::: PAGE TEXT :::

Republican Sen. Bob Corker told CNBC on Tuesday he's on the fence about the crucial tax reform vote because he doesn't want to "damage the nation over the long haul."

During an interview with "Squawk Box," Corker suggested he could oppose the Republican tax bill in a procedural Senate Budget Committee vote Tuesday.

He said a trigger mechanism to curb future budget deficits could help to win his vote.

The full Senate may vote this week on the tax package. Republicans hold 52 seats in the 100-member Senate, so the administration cannot afford to lose more than two GOP votes since Democrats are united in their opposition to the proposal.

Since Trump took office, the GOP-led Congress has failed in several major initiatives, including the repeal and replacement of Obamacare.

The Tennessee Republican, who recently spoke out against President Donald Trump, said it is "ridiculous" that anyone could claim he would vote against something "that's good policy because of some rift that's occurring."

"It's just absolutely untrue," Corker said.

"I've been in the Senate for 11 years. I've been a deficit hawk for 11 years," Corker added. "I've been working with the administration on almost every level throughout this entire episode."

Corker said White House Chief of Staff John Kelly called him to "thank him" for working with the administration on the tax bill. "So, it's ridiculous statement to think that on a policy this big, that's going to affect what you might do."

Corker, who is not seeking re-election next year, called Trump last month an "utterly untruthful president" and suggested the president should stay out of the tax-writing process.

Trump at the time contended the Tennessee Republican is "fighting" tax cuts and "couldn't get elected dog catcher."

::: DATA LINES :::

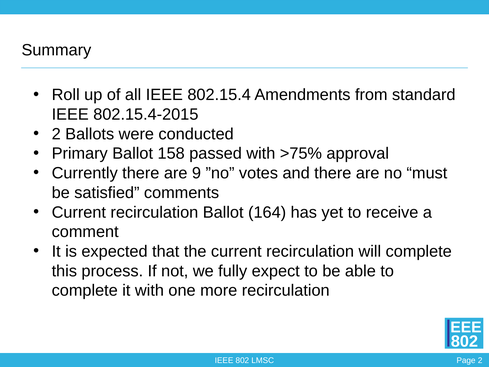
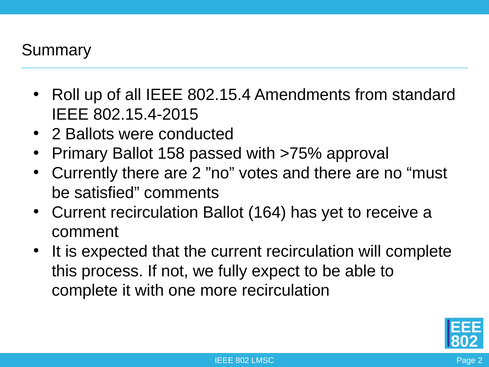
are 9: 9 -> 2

:::

* [TASKS TO COMPLETE]
a) Decide whether each statement agrees with the Corker article, answering yes or no and quoting the words that settle it: (i) Corker has served in the Senate for 11 years; (ii) Republicans hold 51 seats in the Senate; (iii) Corker is seeking re-election next year.
b) In the Corker article, which White House official called Corker to thank him for his work on the tax bill?
The listing plays no part in what comes next.

* [PER-TASK ANSWERS]
a)
(i) Yes: "I've been in the Senate for 11 years."
(ii) No: "Republicans hold 52 seats in the 100-member Senate"
(iii) No: "Corker, who is not seeking re-election next year"

b) White House Chief of Staff John Kelly.